С тяжелыми мыслями распахнул я окно. Пока я заканчивал письма, горизонт уже успел окраситься молочно-белым, потом рыжим, и теперь сияющим кругом над песчаными холмами горделиво поднималось южное солнце.
Я подумал, что старик Бертран, видя эту величественную картину, в который раз преисполнился бы благодарности небу за подаренную ему жизнь и, с чувством крестясь, произнес бы молитву.
Я был не таков, сколь он ни пытался научить меня, пятнадцатилетнего тогда недоросля-оруженосца, уму-разуму. При виде яростно разгорающегося солнца на ум шли одни лишь проклятия. В такие дни переход по пустыне кажется первым кругом Ада на земле.

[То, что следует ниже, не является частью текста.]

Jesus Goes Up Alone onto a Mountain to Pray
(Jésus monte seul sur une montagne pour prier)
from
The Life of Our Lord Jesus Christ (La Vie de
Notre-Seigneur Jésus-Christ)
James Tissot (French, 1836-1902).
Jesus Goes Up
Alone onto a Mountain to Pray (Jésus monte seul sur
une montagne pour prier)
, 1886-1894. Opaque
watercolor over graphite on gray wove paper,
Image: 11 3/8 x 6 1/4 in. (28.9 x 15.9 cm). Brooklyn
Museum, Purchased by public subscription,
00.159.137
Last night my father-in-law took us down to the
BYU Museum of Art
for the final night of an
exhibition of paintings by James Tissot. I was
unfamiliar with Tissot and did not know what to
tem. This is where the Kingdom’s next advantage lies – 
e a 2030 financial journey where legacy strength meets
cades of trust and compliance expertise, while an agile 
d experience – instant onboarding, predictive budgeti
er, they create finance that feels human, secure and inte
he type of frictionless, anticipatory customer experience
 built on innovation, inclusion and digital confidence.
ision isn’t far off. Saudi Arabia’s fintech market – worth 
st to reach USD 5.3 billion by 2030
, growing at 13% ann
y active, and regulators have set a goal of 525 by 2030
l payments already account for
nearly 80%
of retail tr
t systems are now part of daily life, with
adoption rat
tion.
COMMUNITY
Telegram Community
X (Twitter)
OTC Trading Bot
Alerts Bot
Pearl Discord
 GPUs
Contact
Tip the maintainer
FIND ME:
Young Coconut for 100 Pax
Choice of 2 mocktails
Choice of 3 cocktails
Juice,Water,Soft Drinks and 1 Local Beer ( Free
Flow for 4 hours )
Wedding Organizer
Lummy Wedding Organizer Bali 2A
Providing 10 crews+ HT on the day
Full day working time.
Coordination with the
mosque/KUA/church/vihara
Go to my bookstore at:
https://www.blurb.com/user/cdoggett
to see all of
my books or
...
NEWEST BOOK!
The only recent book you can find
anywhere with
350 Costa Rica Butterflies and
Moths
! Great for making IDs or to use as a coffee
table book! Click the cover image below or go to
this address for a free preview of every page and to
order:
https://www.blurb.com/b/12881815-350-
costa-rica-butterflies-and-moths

Я усмехнулся и закрыл окно, чтобы не позволить постепенно нагревающемуся уличному воздуху отнять у меня жалкие крохи оставленной ночью прохлады. Отряд выйдет из города не раньше завтрашнего полудня. Я, наконец, стянул с себя рубаху, а за ней и нательную сорочку – плащ и кольчуга давно уже были сброшены, - и упал на тощую перину. Сон, подчиненный выучке воина, пришел почти сразу и накрыл глухой черной волной.
Святая Мария, скоро я вернусь домой.